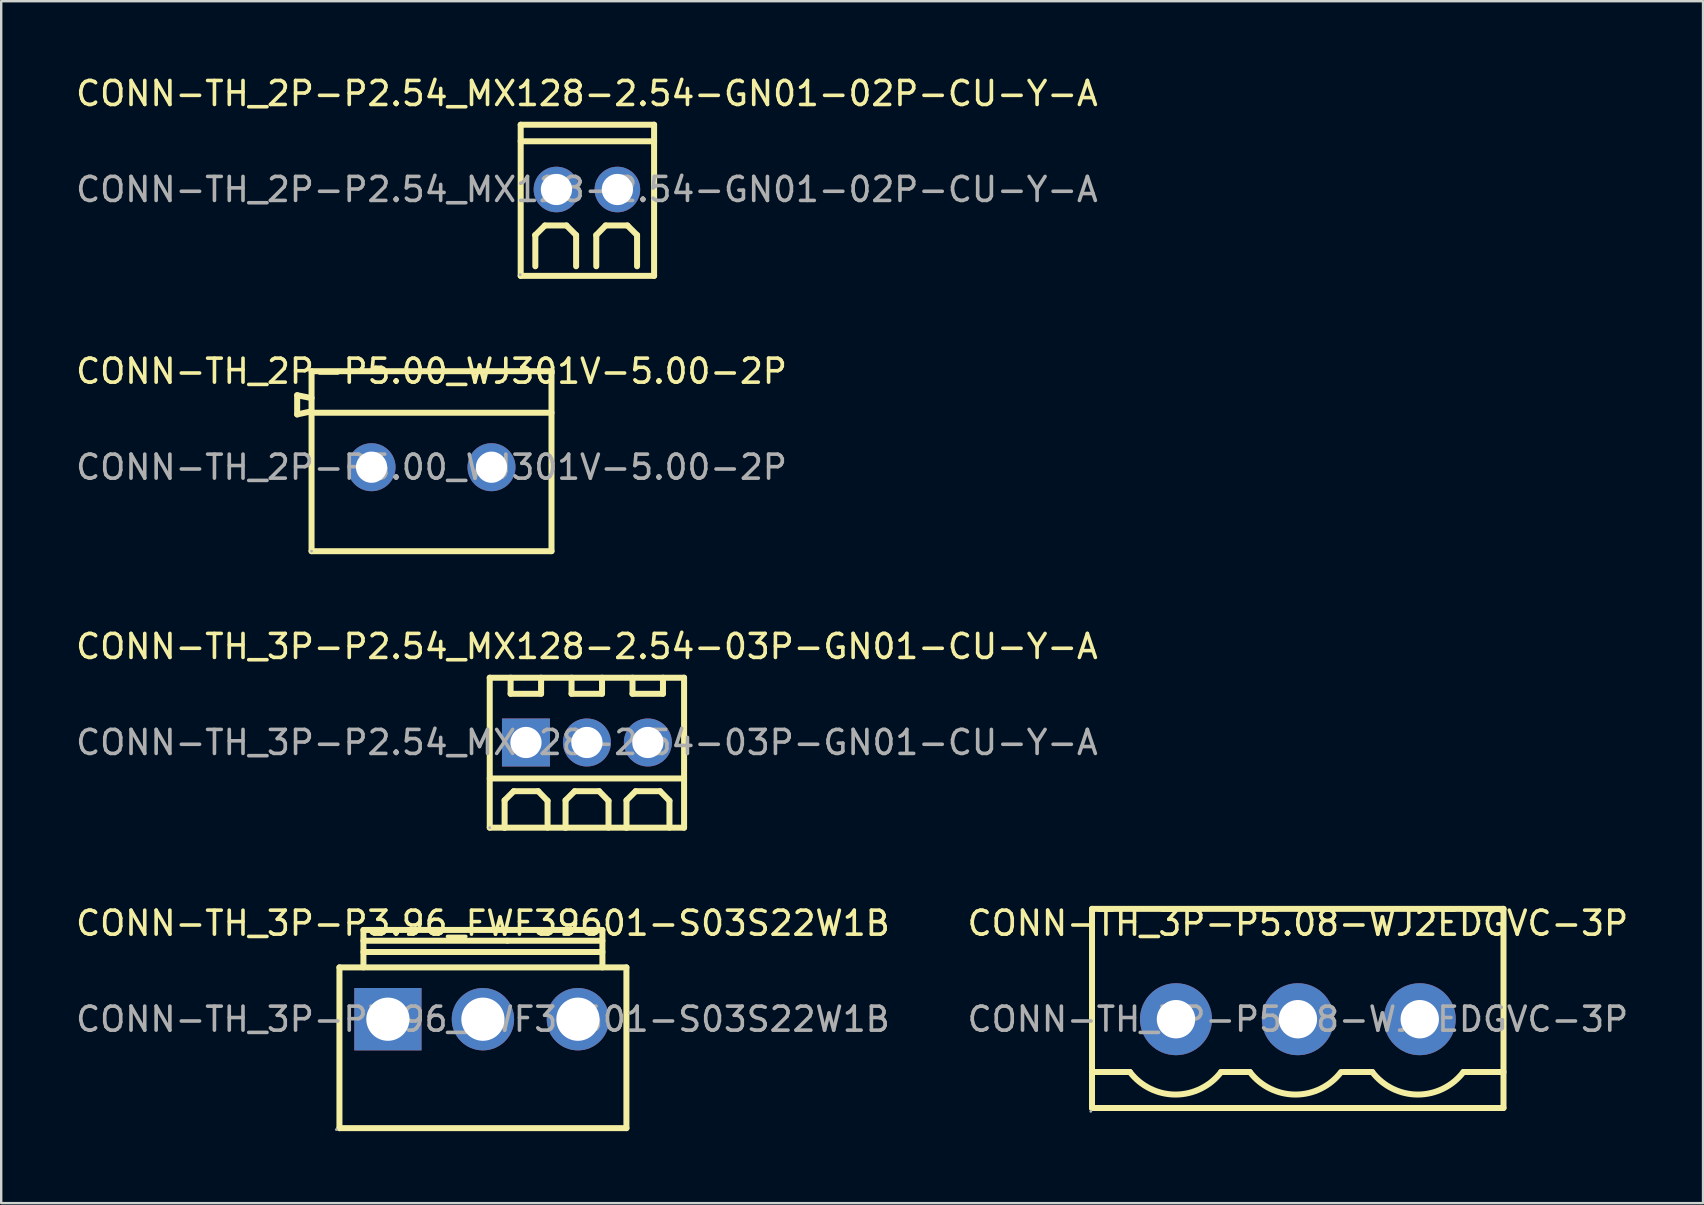
<source format=kicad_pcb>
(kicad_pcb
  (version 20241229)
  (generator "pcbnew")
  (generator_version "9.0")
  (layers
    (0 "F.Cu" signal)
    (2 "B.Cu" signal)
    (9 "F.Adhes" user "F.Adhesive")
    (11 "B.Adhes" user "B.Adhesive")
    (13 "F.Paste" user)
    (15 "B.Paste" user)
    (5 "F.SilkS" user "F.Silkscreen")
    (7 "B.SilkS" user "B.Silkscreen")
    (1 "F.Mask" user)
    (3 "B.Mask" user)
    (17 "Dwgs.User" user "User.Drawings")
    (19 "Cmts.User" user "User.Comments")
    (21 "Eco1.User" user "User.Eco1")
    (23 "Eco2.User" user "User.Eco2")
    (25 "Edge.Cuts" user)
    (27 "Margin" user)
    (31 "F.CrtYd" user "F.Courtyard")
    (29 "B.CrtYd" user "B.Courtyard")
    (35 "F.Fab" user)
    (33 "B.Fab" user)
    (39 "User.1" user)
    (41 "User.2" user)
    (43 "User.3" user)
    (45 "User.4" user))
  (footprint "CONN-TH_2P-P5.00_WJ301V-5.00-2P"
    (layer "F.Cu")
    (at 14.935 16.422)
    (property "Reference" "CONN-TH_2P-P5.00_WJ301V-5.00-2P" (at 0 -4 0) (layer "F.SilkS") (effects (font (size 1 1) (thickness 0.15))))
    (attr through_hole)
    (fp_line (start -5.6 -3) (end -5 -2.88) (stroke (width 0.25) (type solid)) (layer "F.SilkS"))
    (fp_line (start -5.6 -2.2) (end -5.6 -3) (stroke (width 0.25) (type solid)) (layer "F.SilkS"))
    (fp_line (start -5 -4) (end -5 3.5) (stroke (width 0.25) (type solid)) (layer "F.SilkS"))
    (fp_line (start -5 -2.33) (end -5.6 -2.2) (stroke (width 0.25) (type solid)) (layer "F.SilkS"))
    (fp_line (start -5 -2.27) (end 5 -2.27) (stroke (width 0.25) (type solid)) (layer "F.SilkS"))
    (fp_line (start 5 -4) (end -5 -4) (stroke (width 0.25) (type solid)) (layer "F.SilkS"))
    (fp_line (start 5 3.5) (end -5 3.5) (stroke (width 0.25) (type solid)) (layer "F.SilkS"))
    (fp_line (start 5 3.5) (end 5 -4) (stroke (width 0.25) (type solid)) (layer "F.SilkS"))
    (fp_circle (center -5 3.5) (end -4.97 3.5) (stroke (width 0.06) (type solid)) (fill no) (layer "F.Fab"))
    (fp_text user "${REFERENCE}" (at 0 0 0) (layer "F.Fab") (effects (font (size 1 1) (thickness 0.15))))
    (pad "1" thru_hole circle (at -2.5 0) (size 2 2) (drill 1.3) (layers "*.Cu" "*.Mask"))
    (pad "2" thru_hole circle (at 2.5 0) (size 2 2) (drill 1.3) (layers "*.Cu" "*.Mask")))
  (footprint "CONN-TH_3P-P3.96_FWF39601-S03S22W1B"
    (layer "F.Cu")
    (at 17.077 39.428)
    (property "Reference" "CONN-TH_3P-P3.96_FWF39601-S03S22W1B" (at 0 -4 0) (layer "F.SilkS") (effects (font (size 1 1) (thickness 0.15))))
    (attr through_hole)
    (fp_line (start -5.98 4.54) (end -5.98 -2.16) (stroke (width 0.25) (type solid)) (layer "F.SilkS"))
    (fp_line (start -4.98 -3.72) (end 1.02 -3.72) (stroke (width 0.25) (type solid)) (layer "F.SilkS"))
    (fp_line (start -4.98 -3.27) (end 1.02 -3.27) (stroke (width 0.25) (type solid)) (layer "F.SilkS"))
    (fp_line (start -4.98 -2.8) (end 1.02 -2.8) (stroke (width 0.25) (type solid)) (layer "F.SilkS"))
    (fp_line (start -4.98 -2.16) (end -4.98 -3.72) (stroke (width 0.25) (type solid)) (layer "F.SilkS"))
    (fp_line (start 1.02 -3.72) (end 4.98 -3.72) (stroke (width 0.25) (type solid)) (layer "F.SilkS"))
    (fp_line (start 1.02 -3.27) (end 4.98 -3.27) (stroke (width 0.25) (type solid)) (layer "F.SilkS"))
    (fp_line (start 1.02 -2.8) (end 4.98 -2.8) (stroke (width 0.25) (type solid)) (layer "F.SilkS"))
    (fp_line (start 4.98 -2.16) (end 4.98 -3.72) (stroke (width 0.25) (type solid)) (layer "F.SilkS"))
    (fp_line (start 5.98 -2.16) (end -5.98 -2.16) (stroke (width 0.25) (type solid)) (layer "F.SilkS"))
    (fp_line (start 5.98 4.54) (end -5.98 4.54) (stroke (width 0.25) (type solid)) (layer "F.SilkS"))
    (fp_line (start 5.98 4.54) (end 5.98 -2.16) (stroke (width 0.25) (type solid)) (layer "F.SilkS"))
    (fp_circle (center -6.11 4.6) (end -6.08 4.6) (stroke (width 0.06) (type solid)) (fill no) (layer "F.Fab"))
    (fp_text user "${REFERENCE}" (at 0 0 0) (layer "F.Fab") (effects (font (size 1 1) (thickness 0.15))))
    (pad "1" thru_hole rect (at -3.96 0 180) (size 2.8 2.6) (drill 1.8) (layers "*.Cu" "*.Mask"))
    (pad "2" thru_hole circle (at 0 0 180) (size 2.6 2.6) (drill 1.8) (layers "*.Cu" "*.Mask"))
    (pad "3" thru_hole circle (at 3.96 0 180) (size 2.6 2.6) (drill 1.8) (layers "*.Cu" "*.Mask")))
  (footprint "CONN-TH_2P-P2.54_MX128-2.54-GN01-02P-CU-Y-A"
    (layer "F.Cu")
    (at 21.411 4.848)
    (property "Reference" "CONN-TH_2P-P2.54_MX128-2.54-GN01-02P-CU-Y-A" (at 0 -4 0) (layer "F.SilkS") (effects (font (size 1 1) (thickness 0.15))))
    (attr through_hole)
    (fp_line (start -2.76 -2.7) (end 2.8 -2.7) (stroke (width 0.25) (type solid)) (layer "F.SilkS"))
    (fp_line (start -2.76 -2.01) (end 2.8 -2.01) (stroke (width 0.25) (type solid)) (layer "F.SilkS"))
    (fp_line (start -2.76 3.6) (end -2.76 -2.7) (stroke (width 0.25) (type solid)) (layer "F.SilkS"))
    (fp_line (start -2.15 1.9) (end -2.15 1.9) (stroke (width 0.25) (type solid)) (layer "F.SilkS"))
    (fp_line (start -2.15 1.9) (end -1.75 1.5) (stroke (width 0.25) (type solid)) (layer "F.SilkS"))
    (fp_line (start -2.15 3.2) (end -2.15 1.9) (stroke (width 0.25) (type solid)) (layer "F.SilkS"))
    (fp_line (start -0.85 1.5) (end -1.75 1.5) (stroke (width 0.25) (type solid)) (layer "F.SilkS"))
    (fp_line (start -0.45 1.9) (end -0.85 1.5) (stroke (width 0.25) (type solid)) (layer "F.SilkS"))
    (fp_line (start -0.45 1.9) (end -0.45 3.2) (stroke (width 0.25) (type solid)) (layer "F.SilkS"))
    (fp_line (start 0.39 1.9) (end 0.78 1.5) (stroke (width 0.25) (type solid)) (layer "F.SilkS"))
    (fp_line (start 0.39 3.2) (end 0.39 1.9) (stroke (width 0.25) (type solid)) (layer "F.SilkS"))
    (fp_line (start 1.69 1.5) (end 0.78 1.5) (stroke (width 0.25) (type solid)) (layer "F.SilkS"))
    (fp_line (start 2.09 1.9) (end 1.69 1.5) (stroke (width 0.25) (type solid)) (layer "F.SilkS"))
    (fp_line (start 2.09 1.9) (end 2.09 3.2) (stroke (width 0.25) (type solid)) (layer "F.SilkS"))
    (fp_line (start 2.8 -2.7) (end 2.8 3.6) (stroke (width 0.25) (type solid)) (layer "F.SilkS"))
    (fp_line (start 2.8 3.6) (end -2.76 3.6) (stroke (width 0.25) (type solid)) (layer "F.SilkS"))
    (fp_circle (center -2.78 3.55) (end -2.75 3.55) (stroke (width 0.06) (type solid)) (fill no) (layer "F.Fab"))
    (fp_text user "${REFERENCE}" (at 0 0 0) (layer "F.Fab") (effects (font (size 1 1) (thickness 0.15))))
    (pad "1" thru_hole circle (at -1.27 0) (size 1.9 1.9) (drill 1.3) (layers "*.Cu" "*.Mask"))
    (pad "2" thru_hole circle (at 1.27 0) (size 1.9 1.9) (drill 1.3) (layers "*.Cu" "*.Mask")))
  (footprint "CONN-TH_3P-P2.54_MX128-2.54-03P-GN01-CU-Y-A"
    (layer "F.Cu")
    (at 21.411 27.895)
    (property "Reference" "CONN-TH_3P-P2.54_MX128-2.54-03P-GN01-CU-Y-A" (at 0 -4 0) (layer "F.SilkS") (effects (font (size 1 1) (thickness 0.15))))
    (attr through_hole)
    (fp_line (start -4.05 -2.7) (end -4.05 3.55) (stroke (width 0.25) (type solid)) (layer "F.SilkS"))
    (fp_line (start -4.05 1.5) (end 4.05 1.5) (stroke (width 0.25) (type solid)) (layer "F.SilkS"))
    (fp_line (start -3.43 2.41) (end -3.05 2.03) (stroke (width 0.25) (type solid)) (layer "F.SilkS"))
    (fp_line (start -3.43 3.56) (end -3.43 2.41) (stroke (width 0.25) (type solid)) (layer "F.SilkS"))
    (fp_line (start -3.18 -2.7) (end -3.18 -2.03) (stroke (width 0.25) (type solid)) (layer "F.SilkS"))
    (fp_line (start -3.18 -2.03) (end -1.91 -2.03) (stroke (width 0.25) (type solid)) (layer "F.SilkS"))
    (fp_line (start -3.05 2.03) (end -2.03 2.03) (stroke (width 0.25) (type solid)) (layer "F.SilkS"))
    (fp_line (start -2.03 2.03) (end -1.64 2.43) (stroke (width 0.25) (type solid)) (layer "F.SilkS"))
    (fp_line (start -1.91 -2.03) (end -1.91 -2.7) (stroke (width 0.25) (type solid)) (layer "F.SilkS"))
    (fp_line (start -1.64 2.43) (end -1.64 3.55) (stroke (width 0.25) (type solid)) (layer "F.SilkS"))
    (fp_line (start -0.89 2.41) (end -0.51 2.03) (stroke (width 0.25) (type solid)) (layer "F.SilkS"))
    (fp_line (start -0.89 3.56) (end -0.89 2.41) (stroke (width 0.25) (type solid)) (layer "F.SilkS"))
    (fp_line (start -0.64 -2.7) (end -0.64 -2.03) (stroke (width 0.25) (type solid)) (layer "F.SilkS"))
    (fp_line (start -0.64 -2.03) (end 0.63 -2.03) (stroke (width 0.25) (type solid)) (layer "F.SilkS"))
    (fp_line (start -0.51 2.03) (end 0.51 2.03) (stroke (width 0.25) (type solid)) (layer "F.SilkS"))
    (fp_line (start 0.51 2.03) (end 0.9 2.43) (stroke (width 0.25) (type solid)) (layer "F.SilkS"))
    (fp_line (start 0.63 -2.03) (end 0.63 -2.7) (stroke (width 0.25) (type solid)) (layer "F.SilkS"))
    (fp_line (start 0.9 2.43) (end 0.9 3.55) (stroke (width 0.25) (type solid)) (layer "F.SilkS"))
    (fp_line (start 1.65 2.41) (end 2.03 2.03) (stroke (width 0.25) (type solid)) (layer "F.SilkS"))
    (fp_line (start 1.65 3.56) (end 1.65 2.41) (stroke (width 0.25) (type solid)) (layer "F.SilkS"))
    (fp_line (start 1.9 -2.7) (end 1.9 -2.03) (stroke (width 0.25) (type solid)) (layer "F.SilkS"))
    (fp_line (start 1.9 -2.03) (end 3.17 -2.03) (stroke (width 0.25) (type solid)) (layer "F.SilkS"))
    (fp_line (start 2.03 2.03) (end 3.05 2.03) (stroke (width 0.25) (type solid)) (layer "F.SilkS"))
    (fp_line (start 3.05 2.03) (end 3.44 2.43) (stroke (width 0.25) (type solid)) (layer "F.SilkS"))
    (fp_line (start 3.17 -2.03) (end 3.17 -2.7) (stroke (width 0.25) (type solid)) (layer "F.SilkS"))
    (fp_line (start 3.44 2.43) (end 3.44 3.55) (stroke (width 0.25) (type solid)) (layer "F.SilkS"))
    (fp_line (start 4.05 -2.7) (end -4.05 -2.7) (stroke (width 0.25) (type solid)) (layer "F.SilkS"))
    (fp_line (start 4.05 -2.7) (end 4.05 3.55) (stroke (width 0.25) (type solid)) (layer "F.SilkS"))
    (fp_line (start 4.05 3.55) (end -4.05 3.55) (stroke (width 0.25) (type solid)) (layer "F.SilkS"))
    (fp_circle (center -4.05 3.55) (end -4.02 3.55) (stroke (width 0.06) (type solid)) (fill no) (layer "F.Fab"))
    (fp_text user "${REFERENCE}" (at 0 0 0) (layer "F.Fab") (effects (font (size 1 1) (thickness 0.15))))
    (pad "1" thru_hole rect (at -2.54 0) (size 2 2) (drill 1.3) (layers "*.Cu" "*.Mask"))
    (pad "2" thru_hole circle (at 0 0) (size 2 2) (drill 1.3) (layers "*.Cu" "*.Mask"))
    (pad "3" thru_hole circle (at 2.54 0) (size 2 2) (drill 1.3) (layers "*.Cu" "*.Mask")))
  (footprint "CONN-TH_3P-P5.08-WJ2EDGVC-3P"
    (layer "F.Cu")
    (at 51.042 39.428)
    (property "Reference" "CONN-TH_3P-P5.08-WJ2EDGVC-3P" (at 0 -4 0) (layer "F.SilkS") (effects (font (size 1 1) (thickness 0.15))))
    (attr through_hole)
    (fp_line (start -8.58 -4.6) (end -8.58 3.7) (stroke (width 0.25) (type solid)) (layer "F.SilkS"))
    (fp_line (start -8.58 3.7) (end 8.57 3.7) (stroke (width 0.25) (type solid)) (layer "F.SilkS"))
    (fp_line (start -7.6 2.2) (end -8.58 2.2) (stroke (width 0.25) (type solid)) (layer "F.SilkS"))
    (fp_line (start -7 2.2) (end -7.6 2.2) (stroke (width 0.25) (type solid)) (layer "F.SilkS"))
    (fp_line (start -3.2 2.2) (end -2 2.2) (stroke (width 0.25) (type solid)) (layer "F.SilkS"))
    (fp_line (start 1.9 2.2) (end 3.1 2.2) (stroke (width 0.25) (type solid)) (layer "F.SilkS"))
    (fp_line (start 6.9 2.2) (end 7.6 2.2) (stroke (width 0.25) (type solid)) (layer "F.SilkS"))
    (fp_line (start 7.6 2.2) (end 8.57 2.2) (stroke (width 0.25) (type solid)) (layer "F.SilkS"))
    (fp_line (start 8.57 -4.6) (end -8.58 -4.6) (stroke (width 0.25) (type solid)) (layer "F.SilkS"))
    (fp_line (start 8.57 3.7) (end 8.57 -4.6) (stroke (width 0.25) (type solid)) (layer "F.SilkS"))
    (fp_arc (start -3.2 2.2) (mid -5.100181 3.140084) (end -7.00022 2.199712) (stroke (width 0.25) (type solid)) (layer "F.SilkS"))
    (fp_arc (start 1.8 2.2) (mid -0.100181 3.140084) (end -2.00022 2.199712) (stroke (width 0.25) (type solid)) (layer "F.SilkS"))
    (fp_arc (start 6.9 2.2) (mid 4.999819 3.140084) (end 3.09978 2.199712) (stroke (width 0.25) (type solid)) (layer "F.SilkS"))
    (fp_circle (center -8.63 3.84) (end -8.6 3.84) (stroke (width 0.06) (type solid)) (fill no) (layer "F.Fab"))
    (fp_text user "${REFERENCE}" (at 0 0 0) (layer "F.Fab") (effects (font (size 1 1) (thickness 0.15))))
    (pad "1" thru_hole circle (at -5.08 0) (size 3 3) (drill 1.6) (layers "*.Cu" "*.Mask"))
    (pad "2" thru_hole circle (at 0 0) (size 3 3) (drill 1.6) (layers "*.Cu" "*.Mask"))
    (pad "3" thru_hole circle (at 5.08 0) (size 3 3) (drill 1.6) (layers "*.Cu" "*.Mask")))
  (gr_rect
    (start -3 -3)
    (end 67.929 47.093)
    (stroke (width 0.1) (type default))
    (fill no)
    (layer "Edge.Cuts")))
</source>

______________________________

• Exercise directions:
In the records above, the line with "(fp_line (start -3.18 -2.03)" marks the start and the line with "(fp_line (start -2.03" marks the end; copy that stretch exactly, both lines included, and nothing else.

• Expected output:
    (fp_line (start -3.18 -2.03) (end -1.91 -2.03) (stroke (width 0.25) (type solid)) (layer "F.SilkS"))
    (fp_line (start -3.05 2.03) (end -2.03 2.03) (stroke (width 0.25) (type solid)) (layer "F.SilkS"))
    (fp_line (start -2.03 2.03) (end -1.64 2.43) (stroke (width 0.25) (type solid)) (layer "F.SilkS"))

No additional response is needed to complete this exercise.